▶ [DOCUMENT EXCERPT]

# Is technical analysis still as "reliable" in times of high volatility?



## lular (23 September 2008)

Just wondering if chart paterns should be given the same wheight, given the volatility of stocks at this time, or should they be viewed differently.

If so what criteria (if any) should be used to compensate.


----------



## Trembling Hand (23 September 2008)

Chart patterns are still the same!! They are just down trending. Its still as simple to see a trend. Its just not in the direction that the average Joe likes.


----------



## white_goodman (23 September 2008)

hmmm the only thing that bothers me is that the relative volume may be manipulated a bit without shorting


----------



## lular (23 September 2008)

So a ban on short selling for example won't bias the way the indicator  appears?


----------



## wayneL (23 September 2008)

The whole short selling thing is a red herring, it will make no difference.


----------



## Schmuckie (23 September 2008)

Does it make sense to adjust analysis to incorporate any view of relative strength or weakness?  For example, months from now when you're looking at a chart for the Widget Company Limited, it shows that WCL only fell 5% during the September sell-off whereas most stocks in its category fell, say, 20%?


----------



## chops_a_must (23 September 2008)

Schmuckie said:


> Does it make sense to adjust analysis to incorporate any view of relative strength or weakness?  For example, months from now when you're looking at a chart for the Widget Company Limited, it shows that WCL only fell 5% during the September sell-off whereas most stocks in its category fell, say, 20%?




It is one of the best and easiest ways in assessing companies to get into fundamentally.

Look at the banks for instance. WBC and BOQ have done very well in comparison to others.

There are reasons why the market like them, that you or I may not know about yet. But someone does. And that goes for anything in the market I guess.


----------



## sails (24 September 2008)

lular said:


> Just wondering if chart paterns should be given the same wheight, given the volatility of stocks at this time, or should they be viewed differently.
> 
> If so what criteria (if any) should be used to compensate.




I've often found charts a bit easier to read during high volatility - the only difference I've found is that chart patterns seem trace out much faster.  Eg what might have taken days/weeks in low volatility to trace out, may only take hours/days in a fast, highly volatile market to form a similar pattern or magnitude of move.


----------



## blubrick (24 September 2008)

I'd be more concerned not with the increased volatility, nor with the banning of shortselling, but with validity of TA (and FA, for that matter) in a manipulated market.  We have absolutely ZERO idea of the local effect of a sudden injection of an extra _trillion_ odd dollars to prop up the ailing US market.  

The playing field has probably changed.  We just don't yet know how it has changed or for how long, if indeed it has.  I'm pretty happy to be sitting on the sidelines for this ****storm.


----------



## Paladin (24 September 2008)

blubrick said:


> I'd be more concerned not with the increased volatility, nor with the banning of shortselling, but with validity of TA (and FA, for that matter) in a manipulated market.  We have absolutely ZERO idea of the local effect of a sudden injection of an extra _trillion_ odd dollars to prop up the ailing US market.

Spatial grounding data:

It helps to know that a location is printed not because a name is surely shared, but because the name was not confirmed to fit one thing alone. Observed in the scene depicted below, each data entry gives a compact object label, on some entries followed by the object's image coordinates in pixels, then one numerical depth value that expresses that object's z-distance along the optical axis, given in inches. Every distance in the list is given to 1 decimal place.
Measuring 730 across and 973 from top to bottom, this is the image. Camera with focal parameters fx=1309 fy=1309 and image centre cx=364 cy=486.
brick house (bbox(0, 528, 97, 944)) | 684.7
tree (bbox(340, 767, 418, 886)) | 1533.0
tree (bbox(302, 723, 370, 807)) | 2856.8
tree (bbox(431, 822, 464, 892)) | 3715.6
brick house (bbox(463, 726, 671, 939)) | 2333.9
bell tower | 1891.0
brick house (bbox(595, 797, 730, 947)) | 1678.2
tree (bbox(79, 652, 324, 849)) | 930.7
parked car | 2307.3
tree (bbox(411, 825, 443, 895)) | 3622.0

▶ [REQUIRED ACTION] Please write the next part of the forum thread on technical analysis in volatile markets, picking up after its last line.

▶ [RESPONSE TO THE TASK]
> 
> The playing field has probably changed.  We just don't yet know how it has changed or for how long, if indeed it has.  I'm pretty happy to be sitting on the sidelines for this ****storm.




I'm mostly playing gold at the moment, and traditional TA is quite useful, but sentiment is eclipsing almost everything right now. So I'd have to say that both FA and TA are less than absolute predictors at the moment. Support and resistance levels, for example, are being moved through like they're tissue paper.


----------



## Trembling Hand (24 September 2008)

Paladin said:


> I'm mostly playing gold at the moment, and traditional TA is quite useful, but sentiment is eclipsing almost everything right now. So I'd have to say that both FA and TA are less than absolute *predictors* at the moment. Support and resistance levels, for example, are being moved through like they're tissue paper.





That is of course if TA was ever meant to be used as a Predictive tool. 

Hands up if ya reckon that is what TA is. I certainly don't.


----------



## Paladin (24 September 2008)

Trembling Hand said:


> That is of course if TA was ever meant to be used as a Predictive tool.
> 
> Hands up if ya reckon that is what TA is. I certainly don't.




Fair enough. 'Indicative' tool rest more comfortably with you??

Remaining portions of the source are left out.